Project gallery @home edition 2020

Climate Detectives @home is an ESA education project that challenges, students aged 12 – 18 years, and families to monitor our planet from home by looking from above.

From their vantage point in space, astronauts and satellites can see both the beauty and the fragility of our planet. You can also observe Earth from home and work like a real Earth scientist!

Participants were asked to choose an Earth observation image, using the EO Browser online tool, the ESA Earth Observation Image of the week gallery or the ESA astronauts’ Flickr accounts. In addition to the image, participants had to provide a short description linking the image to a climate problem.

 

Project title: Okjökull

Category: Snow, Ice and Glaciers

Author: Ioana Stoica Student’s age: 12 years old

Image source: EO Browser

Description:

A year has passed since the commemoration ceremony of the first lost glacier due to global warming – Okjökull. For this glacier a bronze plaque with a message for the future generations was unveiled.

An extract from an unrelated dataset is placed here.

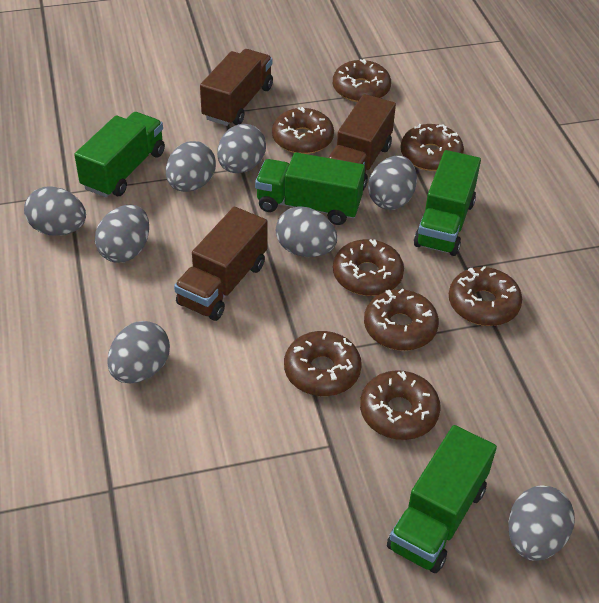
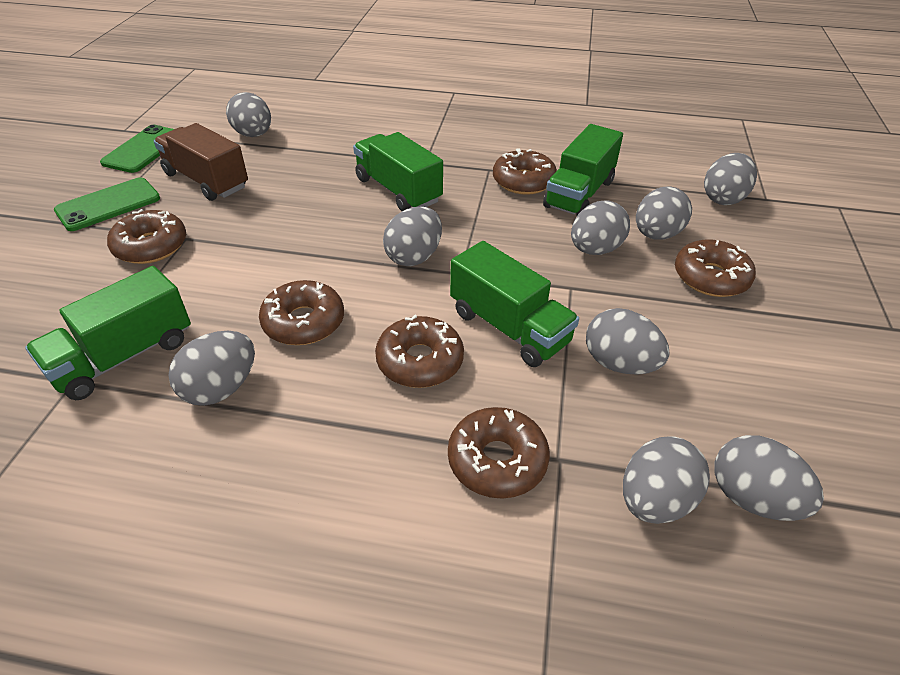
brown donut: [272,107,334,154] [284,331,362,396] [333,59,391,102] [333,239,404,296] [360,370,441,440] [364,289,439,351] [400,124,464,171] [449,266,522,326] = 8 -> [107,209,186,264] [259,280,344,345] [375,315,464,388] [448,407,550,499] [493,148,557,195] [675,239,756,297] = 6
brown truck: [174,207,267,321] [200,49,273,126] [328,94,396,190] = 3 -> [154,123,248,201] = 1
green phone: none = 0 -> [54,177,160,231] [100,125,174,173] = 2
grey egg: [24,186,86,236] [95,205,149,263] [107,321,170,383] [166,141,216,192] [217,124,266,173] [276,206,337,257] [368,155,417,210] [508,485,575,561] = 8 -> [168,331,255,406] [226,92,271,137] [383,206,442,266] [571,201,630,255] [586,308,670,375] [623,437,710,524] [636,186,692,240] [704,153,757,205] [714,435,824,521] = 9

Okjökull was located in the western part of the main island of Iceland, which is 101.826 square kilometers, the entire country measuring 103.000 square kilometers of land; 23% of the surface represents vegetation, 62,7% represents tundra, 3,3% – lakes and 11% – glaciers.
Okjökull was atop mountain Ok and it lost its status as a glacier in 2014. In 1890, it measured 16.000.000 square meters but in 2012 it measured only 700 square meters. What can still be seen shows very easily the disastrous effects of the global warming.
Scientists say that all the glaciers in Iceland are in danger and this will happen to all of them.

Images and descriptions are submitted by the teams/individuals and they take the full responsibility of the shared data.